We mentioned in our May commentary that the main theme for the next bull market could very well be Artificial Intelligence (AI).   Although fundamentals and valuation metrics lead us to believe we are not yet in a new bull market, no one has told investors in AI stocks.  Many AI stocks have soared in the last month, and some have gone parabolic.  Direct AI stocks and those companies that use AI could be market leaders in the future, in our opinion.  So it is imperative that we participate in this group.  Even though some AI stocks are way ahead of themselves from a price perspective, we will be patient and add more key AI stocks if prices correct.  Our current equity portfolio allocation to stocks that will directly benefit from AI is 12-15%, and we expect that percentage to go up over time.

We have been telling clients in meetings or on phone calls for the last six months that we are getting portfolios ready for the next bull market. What does that mean?  How do you prepare for the next bull market?  Here is a summary of what we are doing in client equity portfolios:

  –      First, we are adding exposure to the more cyclical sectors, which includes financials, consumer discretionary, technology, and industrials.  Industrials don’t typically move until about halfway through a recession, but now is the time to buy them because of extremely low valuations, in our view.  Technology and consumer discretionary stocks have already been moving up.  Financials are also cyclical, especially banks.  We tend to own money-center banks, not regionals, because of their relative operating stability.  We find financial services stocks also attractive.

–      Second, economic sectors less cyclical are being deemphasized.  That includes consumer defensives, utilities and health care stocks.  Health care stocks are a diverse group because some stocks in the sector are defensive (for example, pharmaceuticals) and some offensive (biotech).

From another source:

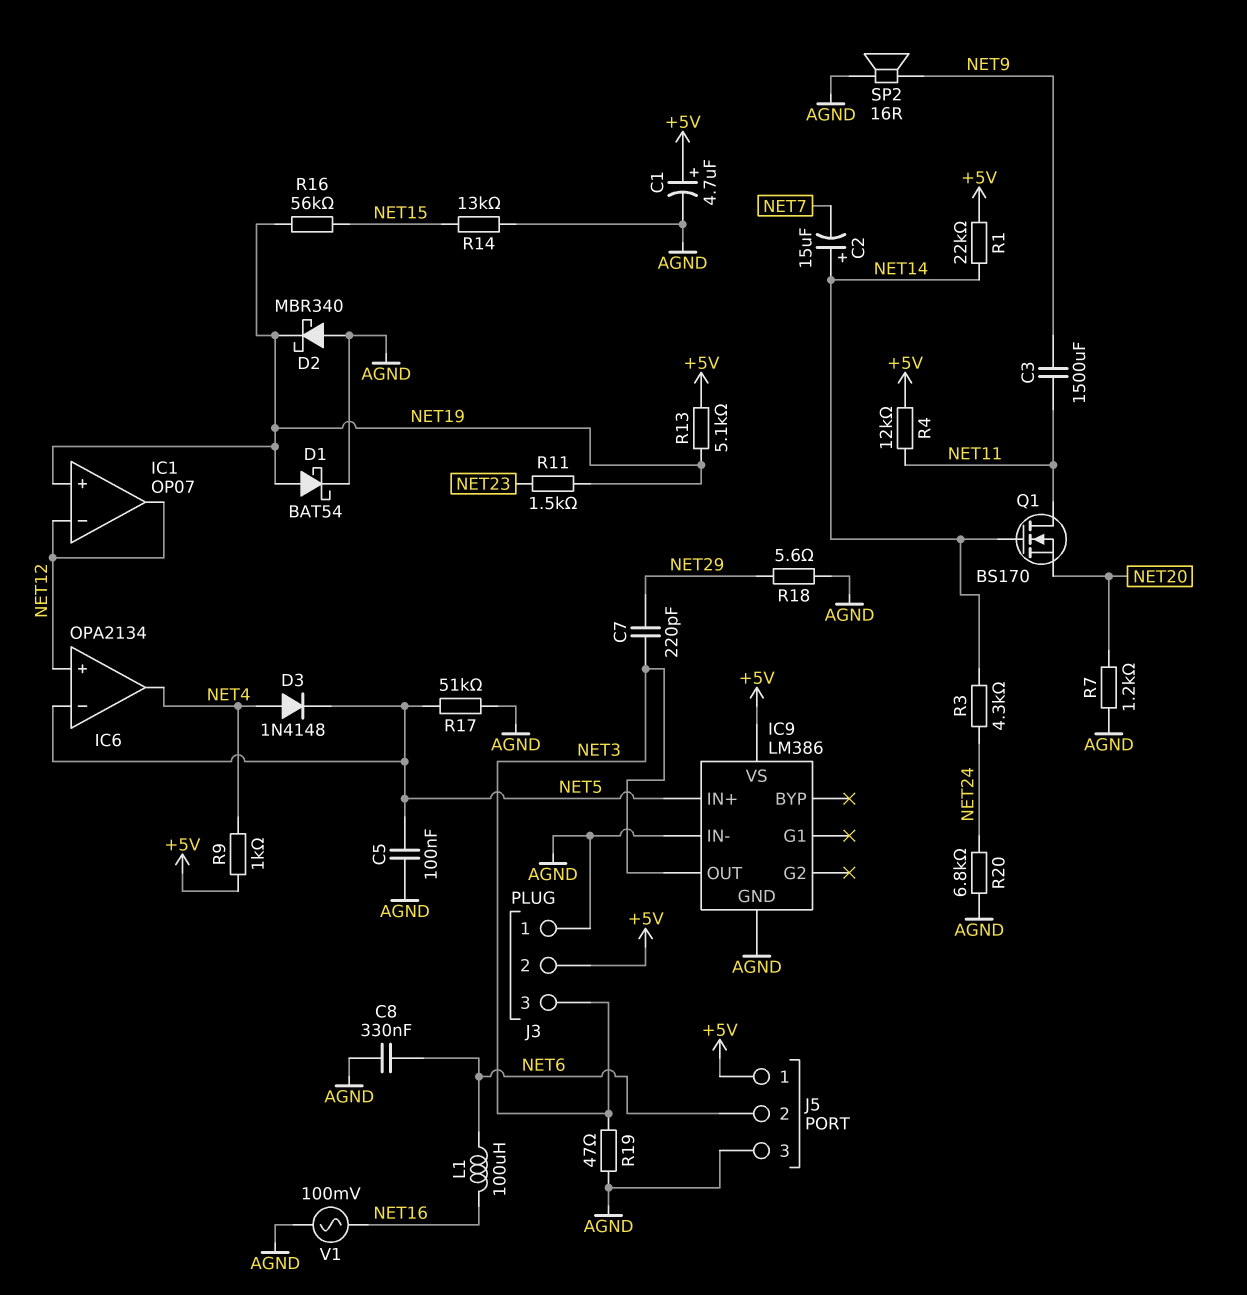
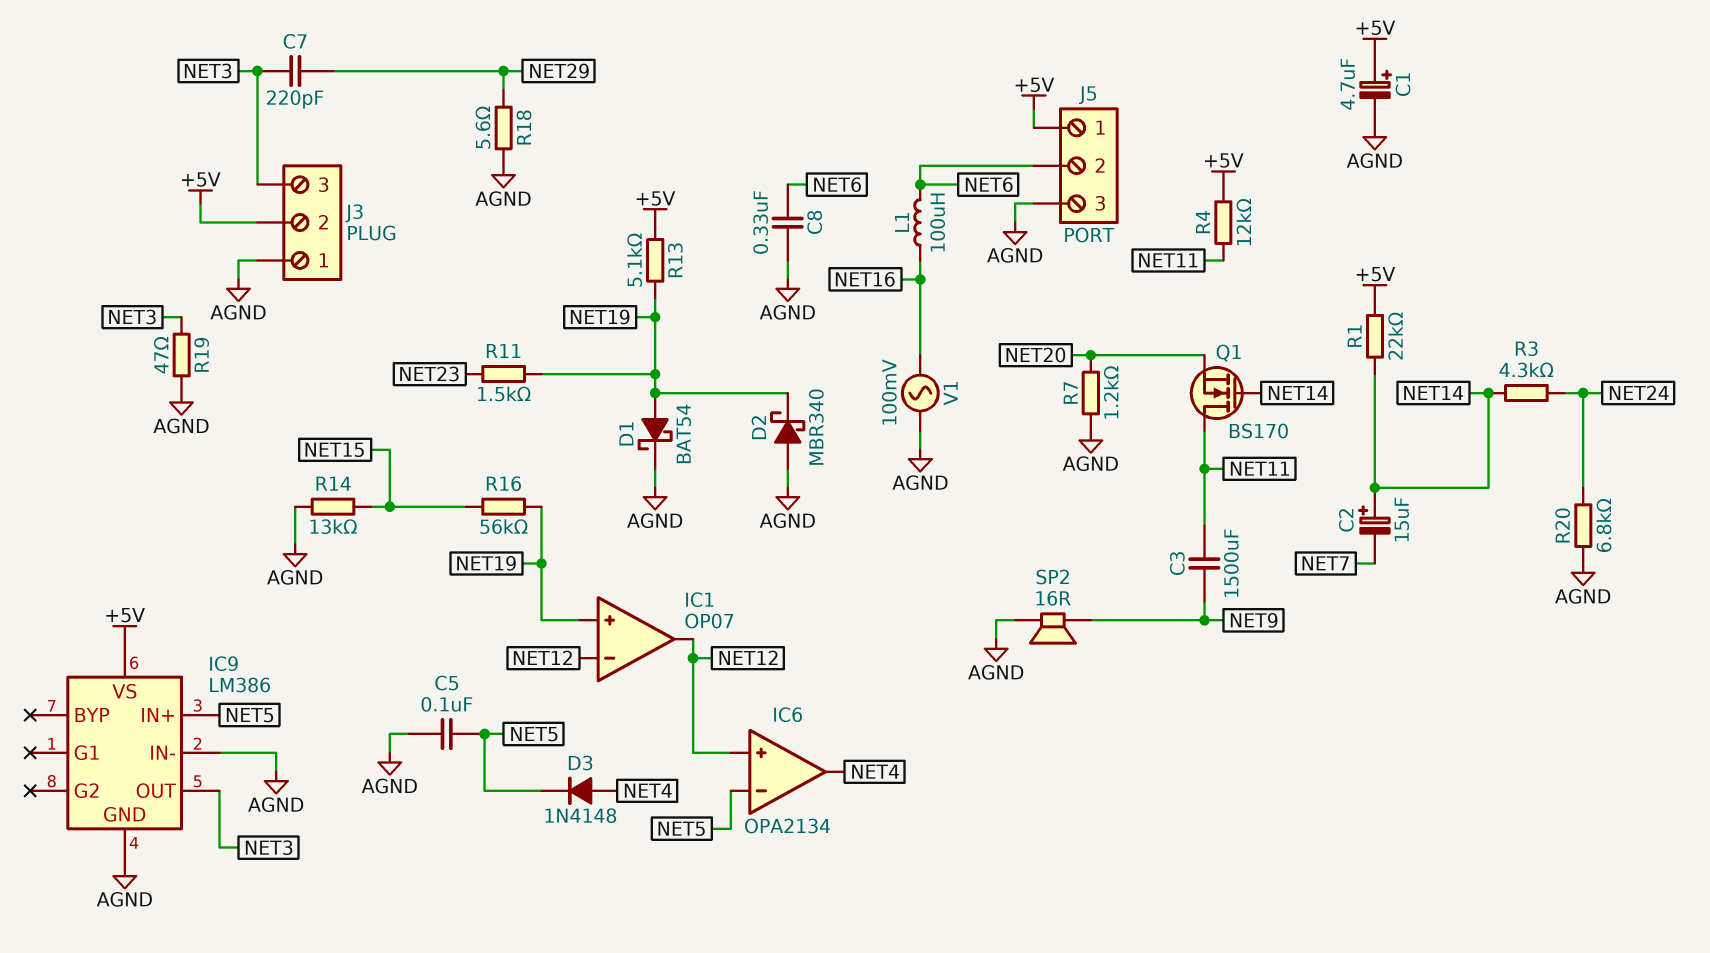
R9: 1k (+5V, NET4) -> none
R17: 51k (AGND, NET5) -> none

Because we have long holding periods for stocks, there is a limit as to how much we can or actually do.  We don’t like portfolio turnover.  So our changes are made at the margin.



Bears can’t deny that the technical aspects of the market are improving.  The worse enemy of a bear market is time.  After making a low, the longer the index goes without making another one, the more likely it is that the bear market has ended.  In the past when the S&P 500 declined 20%+ from a 52-week high (last year) and then went at least seven months without breaching that low (October 2022), performance over the following one, three, six, and 12 months has been much better than average and more consistent to the upside.

Also, both the S&P 500 and NASDAQ have broken above both their 50 and 200 day moving averages as shown in the graphs below.  Often stocks have more room to run after the moving averages are no longer resistance to higher prices.



Source:  Bespoke Investment Group

Next, semiconductor stocks, a leading indicator of the market, have regained strength.  The Philadelphia Semiconductor-Index (SOX) relative strength versus the S&P 500 has gone parabolic and is back near new highs as shown below.  Much of this is due to the surge in AI stocks, as many semiconductor stocks are seen as the “picks and shovels” of AI used by more and more companies.

Source:  Bespoke Investment Group

Breadth (advancing stocks compared to declining stocks) is improving.  Mega-caps are still leading the charge, but more and more stocks have been participating in the market advance.

Sentiment is improving but still decidedly bearish.  There is plenty of room for investors to become more bullish and push prices higher.

Before we appear to be too bullish, we are reminded that the market still has fundamental and valuation challenges.  We are still confronted with a tight Fed and a still probable recession in this year’s second half.  And valuations are now at 19x forward S&P 500 earnings.  How can a new bull market start from such a high P/E level?  Earnings would have to soar in 2024 and beyond.